▶ [WORK INSTRUCTION] Set out the lines below as a numbered list, skipping any blank lines.

___

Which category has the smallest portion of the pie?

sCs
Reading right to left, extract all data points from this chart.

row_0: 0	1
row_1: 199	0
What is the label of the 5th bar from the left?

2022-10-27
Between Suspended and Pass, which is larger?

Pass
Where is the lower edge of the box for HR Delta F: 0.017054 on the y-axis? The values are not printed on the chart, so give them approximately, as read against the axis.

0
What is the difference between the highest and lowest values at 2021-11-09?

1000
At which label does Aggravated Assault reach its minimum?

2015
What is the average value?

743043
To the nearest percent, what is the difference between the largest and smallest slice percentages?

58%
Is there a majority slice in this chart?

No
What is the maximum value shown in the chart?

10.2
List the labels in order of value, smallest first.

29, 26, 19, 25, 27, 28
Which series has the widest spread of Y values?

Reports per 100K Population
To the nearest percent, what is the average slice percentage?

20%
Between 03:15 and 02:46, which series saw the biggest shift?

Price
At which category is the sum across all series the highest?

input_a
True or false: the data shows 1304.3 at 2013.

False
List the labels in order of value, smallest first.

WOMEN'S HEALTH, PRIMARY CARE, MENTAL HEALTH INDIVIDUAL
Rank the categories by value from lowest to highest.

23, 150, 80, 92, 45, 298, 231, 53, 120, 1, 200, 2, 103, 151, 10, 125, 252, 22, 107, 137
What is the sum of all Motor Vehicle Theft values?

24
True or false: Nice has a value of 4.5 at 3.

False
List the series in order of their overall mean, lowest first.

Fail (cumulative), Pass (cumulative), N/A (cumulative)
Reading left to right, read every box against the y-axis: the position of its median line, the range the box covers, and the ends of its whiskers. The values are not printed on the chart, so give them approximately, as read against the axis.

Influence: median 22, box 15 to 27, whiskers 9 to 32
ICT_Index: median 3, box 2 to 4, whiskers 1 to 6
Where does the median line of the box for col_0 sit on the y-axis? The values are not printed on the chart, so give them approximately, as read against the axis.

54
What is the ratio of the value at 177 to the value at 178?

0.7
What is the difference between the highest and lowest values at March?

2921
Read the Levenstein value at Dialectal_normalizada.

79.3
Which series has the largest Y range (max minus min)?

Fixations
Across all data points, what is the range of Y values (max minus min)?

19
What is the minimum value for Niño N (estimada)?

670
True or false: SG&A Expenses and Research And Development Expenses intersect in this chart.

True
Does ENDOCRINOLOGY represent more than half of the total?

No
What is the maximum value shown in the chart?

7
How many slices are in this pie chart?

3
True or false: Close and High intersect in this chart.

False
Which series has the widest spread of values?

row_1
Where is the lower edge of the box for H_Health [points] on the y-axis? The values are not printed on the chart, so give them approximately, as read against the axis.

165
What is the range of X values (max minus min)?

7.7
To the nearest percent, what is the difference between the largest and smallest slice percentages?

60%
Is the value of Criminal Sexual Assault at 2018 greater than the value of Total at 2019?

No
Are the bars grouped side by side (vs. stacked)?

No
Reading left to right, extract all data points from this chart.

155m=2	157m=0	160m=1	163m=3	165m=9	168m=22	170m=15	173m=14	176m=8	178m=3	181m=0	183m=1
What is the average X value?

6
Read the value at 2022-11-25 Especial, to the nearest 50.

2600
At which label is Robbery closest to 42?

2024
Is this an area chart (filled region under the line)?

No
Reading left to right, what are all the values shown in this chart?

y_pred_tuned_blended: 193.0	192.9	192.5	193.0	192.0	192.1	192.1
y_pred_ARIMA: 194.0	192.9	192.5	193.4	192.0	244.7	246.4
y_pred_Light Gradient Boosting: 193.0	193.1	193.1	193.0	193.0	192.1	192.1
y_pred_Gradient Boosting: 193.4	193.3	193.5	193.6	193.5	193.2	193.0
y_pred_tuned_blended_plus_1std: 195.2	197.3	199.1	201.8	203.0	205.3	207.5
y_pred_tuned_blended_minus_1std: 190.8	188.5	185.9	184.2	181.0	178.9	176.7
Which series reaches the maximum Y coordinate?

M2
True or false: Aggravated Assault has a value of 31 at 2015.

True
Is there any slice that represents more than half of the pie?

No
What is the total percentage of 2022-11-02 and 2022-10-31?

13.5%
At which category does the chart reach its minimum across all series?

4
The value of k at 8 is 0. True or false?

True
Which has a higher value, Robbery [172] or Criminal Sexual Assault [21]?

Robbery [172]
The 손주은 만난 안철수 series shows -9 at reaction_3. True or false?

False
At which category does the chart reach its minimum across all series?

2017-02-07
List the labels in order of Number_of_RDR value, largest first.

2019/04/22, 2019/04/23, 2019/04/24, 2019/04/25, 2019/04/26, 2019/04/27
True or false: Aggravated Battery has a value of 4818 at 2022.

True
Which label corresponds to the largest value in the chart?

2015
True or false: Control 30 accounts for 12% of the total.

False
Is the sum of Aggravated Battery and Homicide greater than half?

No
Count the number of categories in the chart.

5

___

▶ [SOLUTION FOR THIS PROBLEM]
1. Which category has the smallest portion of the pie?
2. sCs
3. Reading right to left, extract all data points from this chart.
4. row_0: 0	1
5. row_1: 199	0
6. What is the label of the 5th bar from the left?
7. 2022-10-27
8. Between Suspended and Pass, which is larger?
9. Pass
10. Where is the lower edge of the box for HR Delta F: 0.017054 on the y-axis? The values are not printed on the chart, so give them approximately, as read against the axis.
11. 0
12. What is the difference between the highest and lowest values at 2021-11-09?
13. 1000
14. At which label does Aggravated Assault reach its minimum?
15. 2015
16. What is the average value?
17. 743043
18. To the nearest percent, what is the difference between the largest and smallest slice percentages?
19. 58%
20. Is there a majority slice in this chart?
21. No
22. What is the maximum value shown in the chart?
23. 10.2
24. List the labels in order of value, smallest first.
25. 29, 26, 19, 25, 27, 28
26. Which series has the widest spread of Y values?
27. Reports per 100K Population
28. To the nearest percent, what is the average slice percentage?
29. 20%
30. Between 03:15 and 02:46, which series saw the biggest shift?
31. Price
32. At which category is the sum across all series the highest?
33. input_a
34. True or false: the data shows 1304.3 at 2013.
35. False
36. List the labels in order of value, smallest first.
37. WOMEN'S HEALTH, PRIMARY CARE, MENTAL HEALTH INDIVIDUAL
38. Rank the categories by value from lowest to highest.
39. 23, 150, 80, 92, 45, 298, 231, 53, 120, 1, 200, 2, 103, 151, 10, 125, 252, 22, 107, 137
40. What is the sum of all Motor Vehicle Theft values?
41. 24
42. True or false: Nice has a value of 4.5 at 3.
43. False
44. List the series in order of their overall mean, lowest first.
45. Fail (cumulative), Pass (cumulative), N/A (cumulative)
46. Reading left to right, read every box against the y-axis: the position of its median line, the range the box covers, and the ends of its whiskers. The values are not printed on the chart, so give them approximately, as read against the axis.
47. Influence: median 22, box 15 to 27, whiskers 9 to 32
48. ICT_Index: median 3, box 2 to 4, whiskers 1 to 6
49. Where does the median line of the box for col_0 sit on the y-axis? The values are not printed on the chart, so give them approximately, as read against the axis.
50. 54
51. What is the ratio of the value at 177 to the value at 178?
52. 0.7
53. What is the difference between the highest and lowest values at March?
54. 2921
55. Read the Levenstein value at Dialectal_normalizada.
56. 79.3
57. Which series has the largest Y range (max minus min)?
58. Fixations
59. Across all data points, what is the range of Y values (max minus min)?
60. 19
61. What is the minimum value for Niño N (estimada)?
62. 670
63. True or false: SG&A Expenses and Research And Development Expenses intersect in this chart.
64. True
65. Does ENDOCRINOLOGY represent more than half of the total?
66. No
67. What is the maximum value shown in the chart?
68. 7
69. How many slices are in this pie chart?
70. 3
71. True or false: Close and High intersect in this chart.
72. False
73. Which series has the widest spread of values?
74. row_1
75. Where is the lower edge of the box for H_Health [points] on the y-axis? The values are not printed on the chart, so give them approximately, as read against the axis.
76. 165
77. What is the range of X values (max minus min)?
78. 7.7
79. To the nearest percent, what is the difference between the largest and smallest slice percentages?
80. 60%
81. Is the value of Criminal Sexual Assault at 2018 greater than the value of Total at 2019?
82. No
83. Are the bars grouped side by side (vs. stacked)?
84. No
85. Reading left to right, extract all data points from this chart.
86. 155m=2	157m=0	160m=1	163m=3	165m=9	168m=22	170m=15	173m=14	176m=8	178m=3	181m=0	183m=1
87. What is the average X value?
88. 6
89. Read the value at 2022-11-25 Especial, to the nearest 50.
90. 2600
91. At which label is Robbery closest to 42?
92. 2024
93. Is this an area chart (filled region under the line)?
94. No
95. Reading left to right, what are all the values shown in this chart?
96. y_pred_tuned_blended: 193.0	192.9	192.5	193.0	192.0	192.1	192.1
97. y_pred_ARIMA: 194.0	192.9	192.5	193.4	192.0	244.7	246.4
98. y_pred_Light Gradient Boosting: 193.0	193.1	193.1	193.0	193.0	192.1	192.1
99. y_pred_Gradient Boosting: 193.4	193.3	193.5	193.6	193.5	193.2	193.0
100. y_pred_tuned_blended_plus_1std: 195.2	197.3	199.1	201.8	203.0	205.3	207.5
101. y_pred_tuned_blended_minus_1std: 190.8	188.5	185.9	184.2	181.0	178.9	176.7
102. Which series reaches the maximum Y coordinate?
103. M2
104. True or false: Aggravated Assault has a value of 31 at 2015.
105. True
106. Is there any slice that represents more than half of the pie?
107. No
108. What is the total percentage of 2022-11-02 and 2022-10-31?
109. 13.5%
110. At which category does the chart reach its minimum across all series?
111. 4
112. The value of k at 8 is 0. True or false?
113. True
114. Which has a higher value, Robbery [172] or Criminal Sexual Assault [21]?
115. Robbery [172]
116. The 손주은 만난 안철수 series shows -9 at reaction_3. True or false?
117. False
118. At which category does the chart reach its minimum across all series?
119. 2017-02-07
120. List the labels in order of Number_of_RDR value, largest first.
121. 2019/04/22, 2019/04/23, 2019/04/24, 2019/04/25, 2019/04/26, 2019/04/27
122. True or false: Aggravated Battery has a value of 4818 at 2022.
123. True
124. Which label corresponds to the largest value in the chart?
125. 2015
126. True or false: Control 30 accounts for 12% of the total.
127. False
128. Is the sum of Aggravated Battery and Homicide greater than half?
129. No
130. Count the number of categories in the chart.
131. 5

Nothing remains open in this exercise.